About this task:
Pick out all lines with the word "identificador" from the records that follow.

Available records:

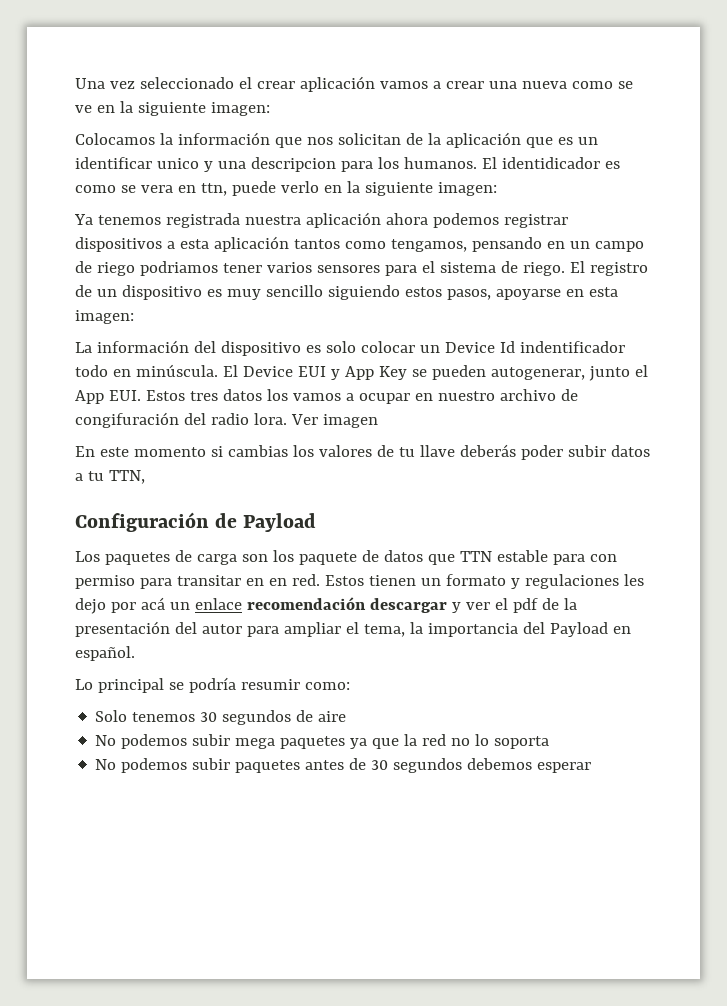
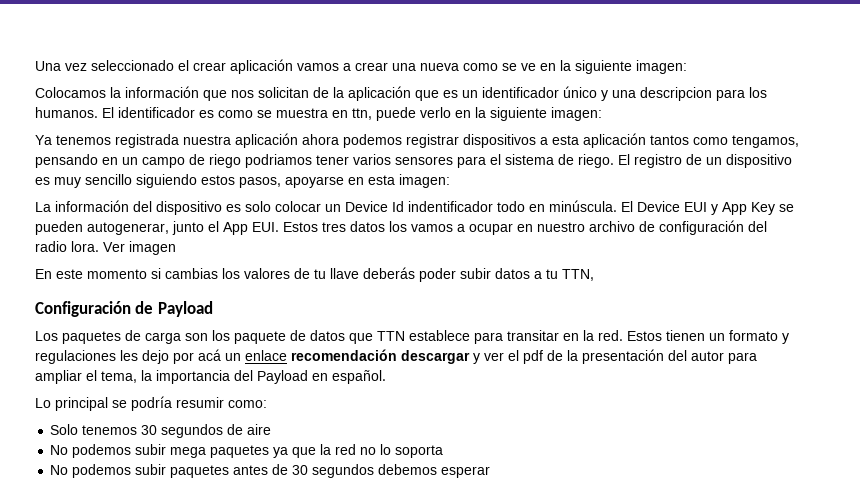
[75,157,199,169] identificar unico -> [482,86,597,98] identificador único
[501,157,600,169] identidicador -> [118,107,195,118] identificador
[140,185,173,193] vera -> [276,108,328,118] muestra
[75,412,179,428] congifuración -> [659,220,744,235] configuración
[496,550,617,565] [75,575,135,589] estable para con permiso -> [409,330,470,341] establece
[268,578,287,586] en -> [583,330,594,341] la

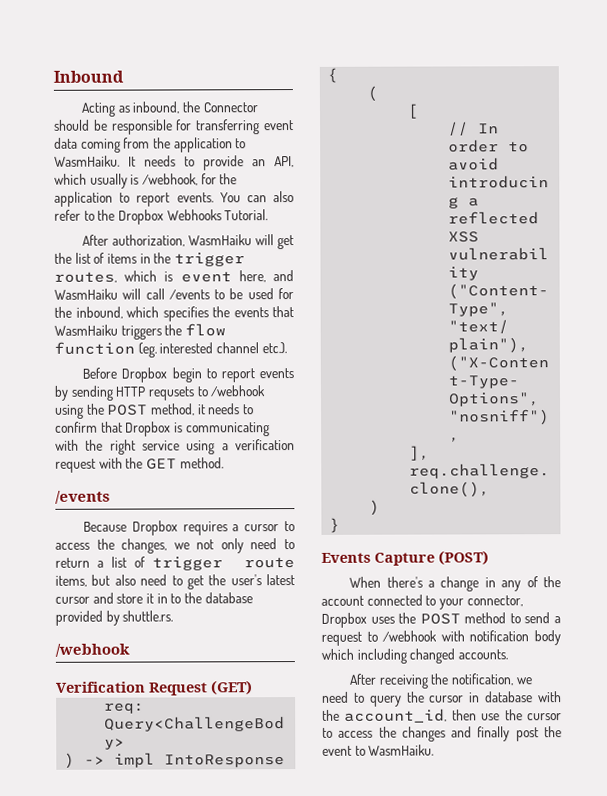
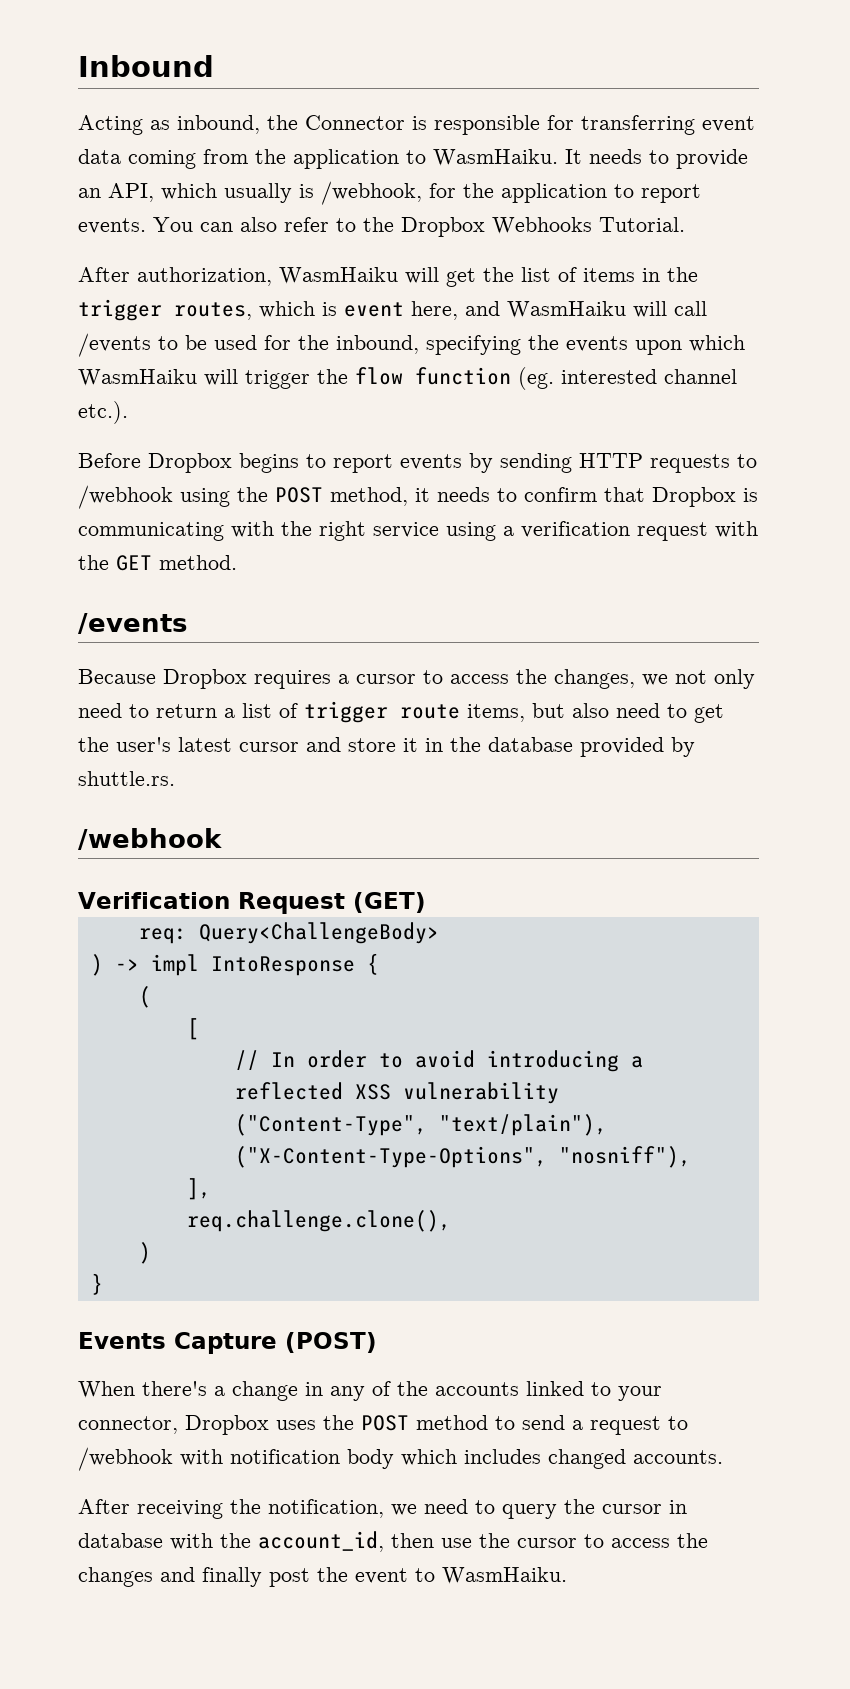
[54,119,108,131] should be -> [412,116,427,130] is
[126,306,294,322] [54,324,162,340] which specifies the events that WasmHaiku triggers -> [426,335,745,355] [78,369,310,389] specifying the events upon which WasmHaiku will trigger
[171,367,202,383] begin -> [239,453,299,473] begins
[147,386,195,401] requsets -> [650,454,730,473] requests
[170,593,182,604] to -> (443, 745) none
[321,594,423,606] account connected -> [435,1381,584,1396] accounts linked
[356,648,407,664] including -> [464,1449,541,1464] includes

Solution below:
[75,157,199,169] identificar unico -> [482,86,597,98] identificador único
[501,157,600,169] identidicador -> [118,107,195,118] identificador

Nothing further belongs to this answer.